_What is needed_. Reproduce every line of the listing below word for word, leaving out the pictures.

** start Dataset excerpts **

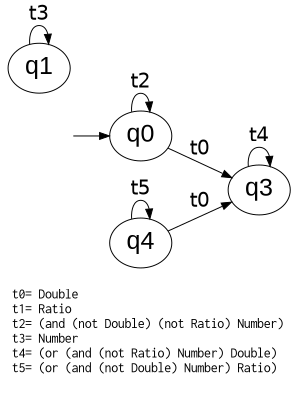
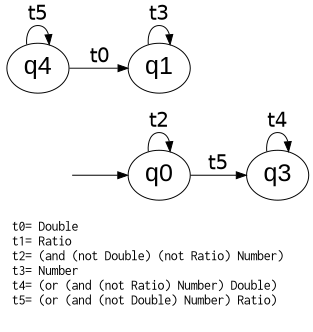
  digraph {
    fontname=courier
    label="\lt0= Double\lt1= Ratio\lt2= (and (not Double) (not Ratio) Number)\lt3= Number\lt4= (or (and (not Ratio) Number) Double)\lt5= (or (and (not Double) Number) Ratio)\l\l"
    labeljust=l
    nojustify=true
    rankdir=LR
    node [fontname=Arial fontsize=25]
    edge [fontname=Helvetica fontsize=20]
    H0 [style=invis width=0]
    q0
    q3
    q4
    q1
    H0 -> q0
    q0 -> q0 [label=t2]
-   q0 -> q3 [label=t0]
+   q0 -> q3 [label=t5]
    q3 -> q3 [label=t4]
    q4 -> q4 [label=t5]
-   q4 -> q3 [label=t0]
+   q4 -> q1 [label=t0]
    q1 -> q1 [label=t3]
  }
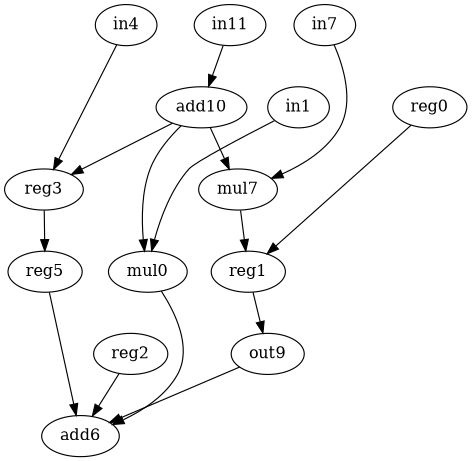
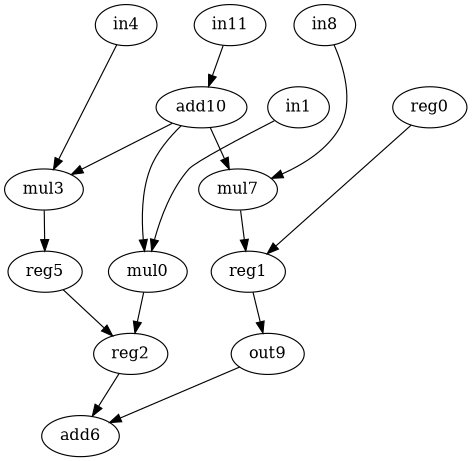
  digraph {
    node [op=reg]
    edge [port=0 weight=0]
    n1 [label=mul0 op=mul]
    n2 [label=reg2]
    n3 [label=add6 op=add]
    n4 [label=in1 op=in]
-   n5 [label=reg3 op=mul]
+   n5 [label=mul3 op=mul]
    n6 [label=reg5]
    n7 [label=in4 op=in]
    n8 [label=out9 op=out]
    n9 [label=mul7 op=mul]
    n10 [label=reg1]
    n11 [label=reg0]
-   n12 [label=in7 op=in]
+   n12 [label=in8 op=in]
    n13 [label=add10 op=addi value=2]
    n14 [label=in11 op=in]
-   n1 -> n3
+   n1 -> n2
    n2 -> n3
    n4 -> n1 [port=1]
    n5 -> n6
-   n6 -> n3 [port=1]
+   n6 -> n2 [port=1]
    n7 -> n5 [port=1]
    n8 -> n3
    n9 -> n10
    n10 -> n8 [port=1]
    n11 -> n10
    n12 -> n9 [port=1]
    n13 -> n1
    n13 -> n5
    n13 -> n9
    n14 -> n13
  }
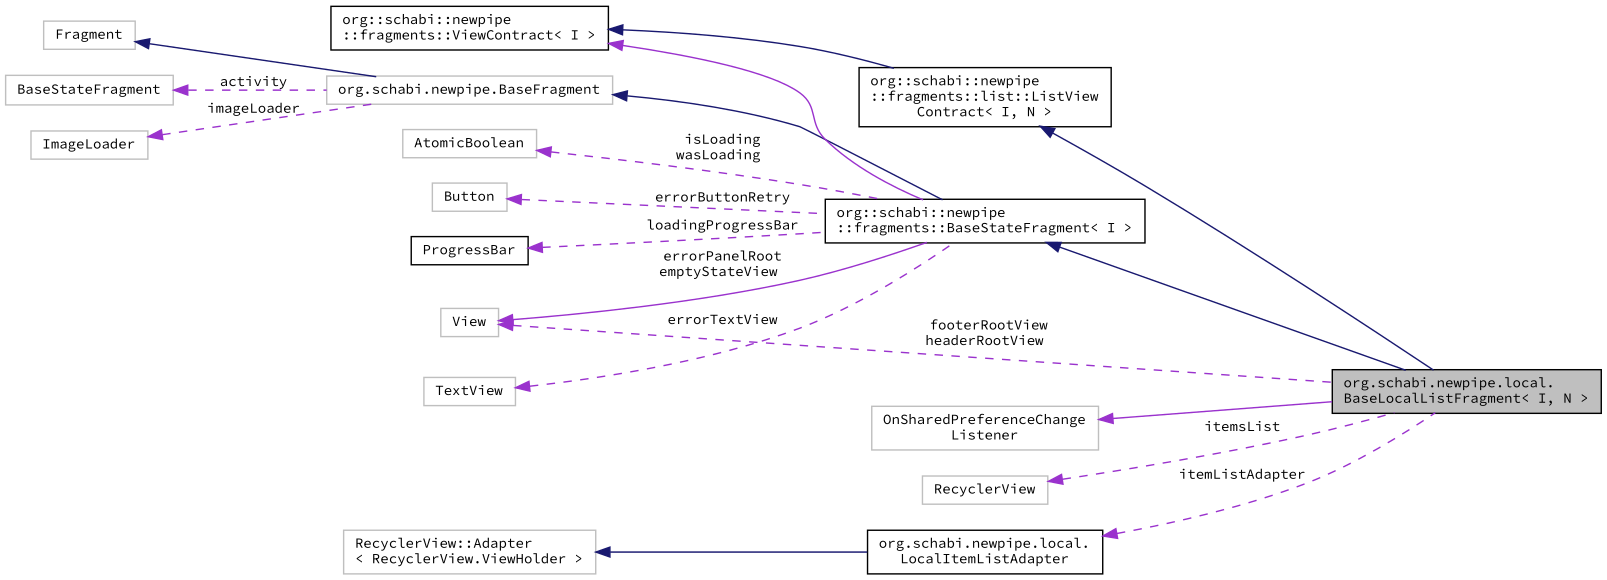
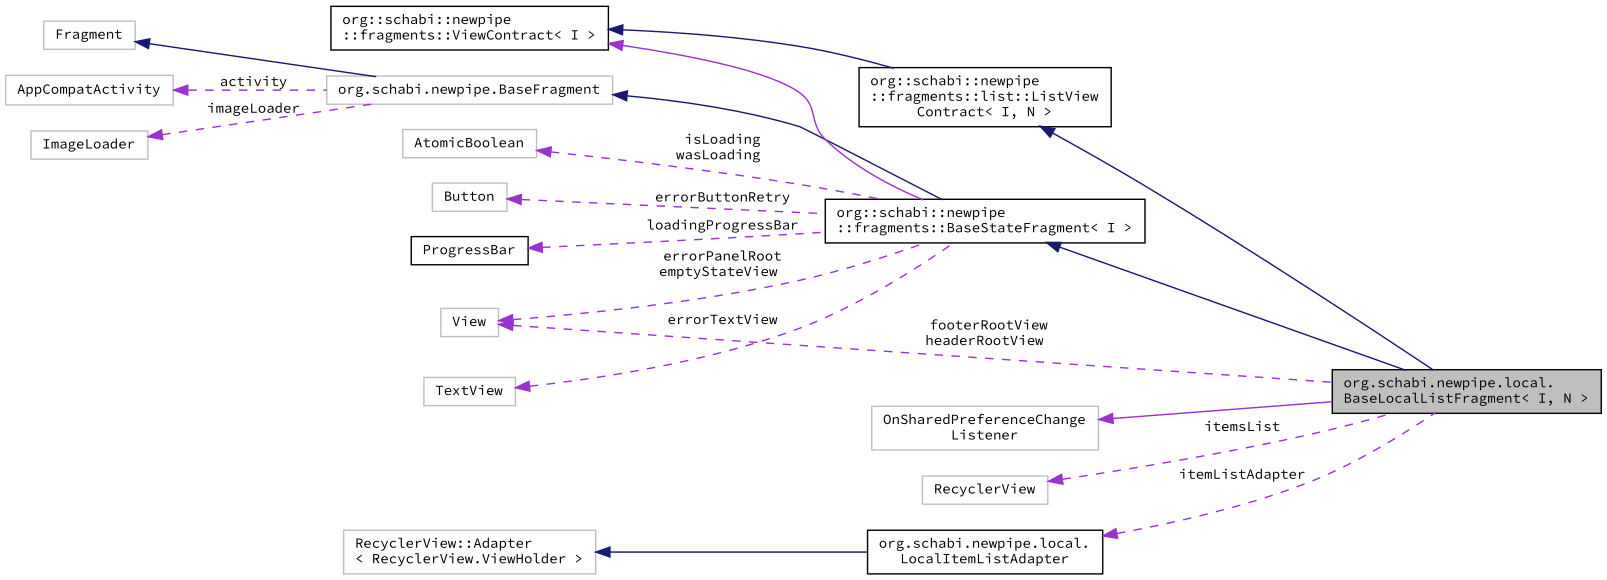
  digraph {
    fontname="Source Code Pro"
    rankdir=LR
    node [color=grey75 fillcolor=white fontname="Source Code Pro" fontsize=10 shape=record style=filled]
    edge [color=darkorchid3 dir=back fontname="Source Code Pro" fontsize=10 labelfontname=Helvetica labelfontsize=10 style=dashed]
    n1 [color=black fillcolor=grey75 fontcolor=black height=0.2 label="org.schabi.newpipe.local.\lBaseLocalListFragment\< I, N \>" width=0.4]
    n2 [color=black height=0.2 label="org::schabi::newpipe\l::fragments::BaseStateFragment\< I \>" width=0.4]
    n3 [height=0.2 label="org.schabi.newpipe.BaseFragment" width=0.4]
    n4 [height=0.2 label=Fragment width=0.4]
-   n5 [height=0.2 label=BaseStateFragment width=0.4]
+   n5 [height=0.2 label=AppCompatActivity width=0.4]
    n6 [height=0.2 label=ImageLoader width=0.4]
    n7 [color=black height=0.2 label="org::schabi::newpipe\l::fragments::ViewContract\< I \>" width=0.4]
    n8 [color=black height=0.2 label="org::schabi::newpipe\l::fragments::list::ListView\lContract\< I, N \>" width=0.4]
    n9 [height=0.2 label=Button width=0.4]
    n10 [color=black height=0.2 label=ProgressBar width=0.4]
    n11 [height=0.2 label=View width=0.4]
    n12 [height=0.2 label=TextView width=0.4]
    n13 [height=0.2 label=AtomicBoolean width=0.4]
    n14 [height=0.2 label="OnSharedPreferenceChange\lListener" width=0.4]
    n15 [height=0.2 label=RecyclerView width=0.4]
    n16 [color=black height=0.2 label="org.schabi.newpipe.local.\lLocalItemListAdapter" width=0.4]
    n17 [height=0.2 label="RecyclerView::Adapter\l\< RecyclerView.ViewHolder \>" width=0.4]
    n2 -> n1 [color=midnightblue style=solid]
    n3 -> n2 [color=midnightblue style=solid]
    n4 -> n3 [color=midnightblue style=solid]
    n5 -> n3 [label=" activity"]
    n6 -> n3 [label=" imageLoader"]
    n7 -> n2 [style=solid]
    n7 -> n8 [color=midnightblue style=solid]
    n8 -> n1 [color=midnightblue style=solid]
    n9 -> n2 [label=" errorButtonRetry"]
    n10 -> n2 [label=" loadingProgressBar"]
    n11 -> n1 [label=" footerRootView\nheaderRootView"]
-   n11 -> n2 [label=" errorPanelRoot\nemptyStateView" style=solid]
+   n11 -> n2 [label=" errorPanelRoot\nemptyStateView"]
    n12 -> n2 [label=" errorTextView"]
    n13 -> n2 [label=" isLoading\nwasLoading"]
    n14 -> n1 [style=solid]
    n15 -> n1 [label=" itemsList"]
    n16 -> n1 [label=" itemListAdapter"]
    n17 -> n16 [color=midnightblue style=solid]
  }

** end Dataset excerpts **

_Answer to the exercise_.
  digraph {
    fontname=courier
    label="\lt0= Double\lt1= Ratio\lt2= (and (not Double) (not Ratio) Number)\lt3= Number\lt4= (or (and (not Ratio) Number) Double)\lt5= (or (and (not Double) Number) Ratio)\l\l"
    labeljust=l
    nojustify=true
    rankdir=LR
    node [fontname=Arial fontsize=25]
    edge [fontname=Helvetica fontsize=20]
    H0 [style=invis width=0]
    q0
    q3
    q4
    q1
    H0 -> q0
    q0 -> q0 [label=t2]
-   q0 -> q3 [label=t0]
+   q0 -> q3 [label=t5]
    q3 -> q3 [label=t4]
    q4 -> q4 [label=t5]
-   q4 -> q3 [label=t0]
+   q4 -> q1 [label=t0]
    q1 -> q1 [label=t3]
  }
  digraph {
    node [op=reg]
    edge [port=0 weight=0]
    n1 [label=mul0 op=mul]
    n2 [label=reg2]
    n3 [label=add6 op=add]
    n4 [label=in1 op=in]
-   n5 [label=reg3 op=mul]
+   n5 [label=mul3 op=mul]
    n6 [label=reg5]
    n7 [label=in4 op=in]
    n8 [label=out9 op=out]
    n9 [label=mul7 op=mul]
    n10 [label=reg1]
    n11 [label=reg0]
-   n12 [label=in7 op=in]
+   n12 [label=in8 op=in]
    n13 [label=add10 op=addi value=2]
    n14 [label=in11 op=in]
-   n1 -> n3
+   n1 -> n2
    n2 -> n3
    n4 -> n1 [port=1]
    n5 -> n6
-   n6 -> n3 [port=1]
+   n6 -> n2 [port=1]
    n7 -> n5 [port=1]
    n8 -> n3
    n9 -> n10
    n10 -> n8 [port=1]
    n11 -> n10
    n12 -> n9 [port=1]
    n13 -> n1
    n13 -> n5
    n13 -> n9
    n14 -> n13
  }
  digraph {
    fontname="Source Code Pro"
    rankdir=LR
    node [color=grey75 fillcolor=white fontname="Source Code Pro" fontsize=10 shape=record style=filled]
    edge [color=darkorchid3 dir=back fontname="Source Code Pro" fontsize=10 labelfontname=Helvetica labelfontsize=10 style=dashed]
    n1 [color=black fillcolor=grey75 fontcolor=black height=0.2 label="org.schabi.newpipe.local.\lBaseLocalListFragment\< I, N \>" width=0.4]
    n2 [color=black height=0.2 label="org::schabi::newpipe\l::fragments::BaseStateFragment\< I \>" width=0.4]
    n3 [height=0.2 label="org.schabi.newpipe.BaseFragment" width=0.4]
    n4 [height=0.2 label=Fragment width=0.4]
-   n5 [height=0.2 label=BaseStateFragment width=0.4]
+   n5 [height=0.2 label=AppCompatActivity width=0.4]
    n6 [height=0.2 label=ImageLoader width=0.4]
    n7 [color=black height=0.2 label="org::schabi::newpipe\l::fragments::ViewContract\< I \>" width=0.4]
    n8 [color=black height=0.2 label="org::schabi::newpipe\l::fragments::list::ListView\lContract\< I, N \>" width=0.4]
    n9 [height=0.2 label=Button width=0.4]
    n10 [color=black height=0.2 label=ProgressBar width=0.4]
    n11 [height=0.2 label=View width=0.4]
    n12 [height=0.2 label=TextView width=0.4]
    n13 [height=0.2 label=AtomicBoolean width=0.4]
    n14 [height=0.2 label="OnSharedPreferenceChange\lListener" width=0.4]
    n15 [height=0.2 label=RecyclerView width=0.4]
    n16 [color=black height=0.2 label="org.schabi.newpipe.local.\lLocalItemListAdapter" width=0.4]
    n17 [height=0.2 label="RecyclerView::Adapter\l\< RecyclerView.ViewHolder \>" width=0.4]
    n2 -> n1 [color=midnightblue style=solid]
    n3 -> n2 [color=midnightblue style=solid]
    n4 -> n3 [color=midnightblue style=solid]
    n5 -> n3 [label=" activity"]
    n6 -> n3 [label=" imageLoader"]
    n7 -> n2 [style=solid]
    n7 -> n8 [color=midnightblue style=solid]
    n8 -> n1 [color=midnightblue style=solid]
    n9 -> n2 [label=" errorButtonRetry"]
    n10 -> n2 [label=" loadingProgressBar"]
    n11 -> n1 [label=" footerRootView\nheaderRootView"]
-   n11 -> n2 [label=" errorPanelRoot\nemptyStateView" style=solid]
+   n11 -> n2 [label=" errorPanelRoot\nemptyStateView"]
    n12 -> n2 [label=" errorTextView"]
    n13 -> n2 [label=" isLoading\nwasLoading"]
    n14 -> n1 [style=solid]
    n15 -> n1 [label=" itemsList"]
    n16 -> n1 [label=" itemListAdapter"]
    n17 -> n16 [color=midnightblue style=solid]
  }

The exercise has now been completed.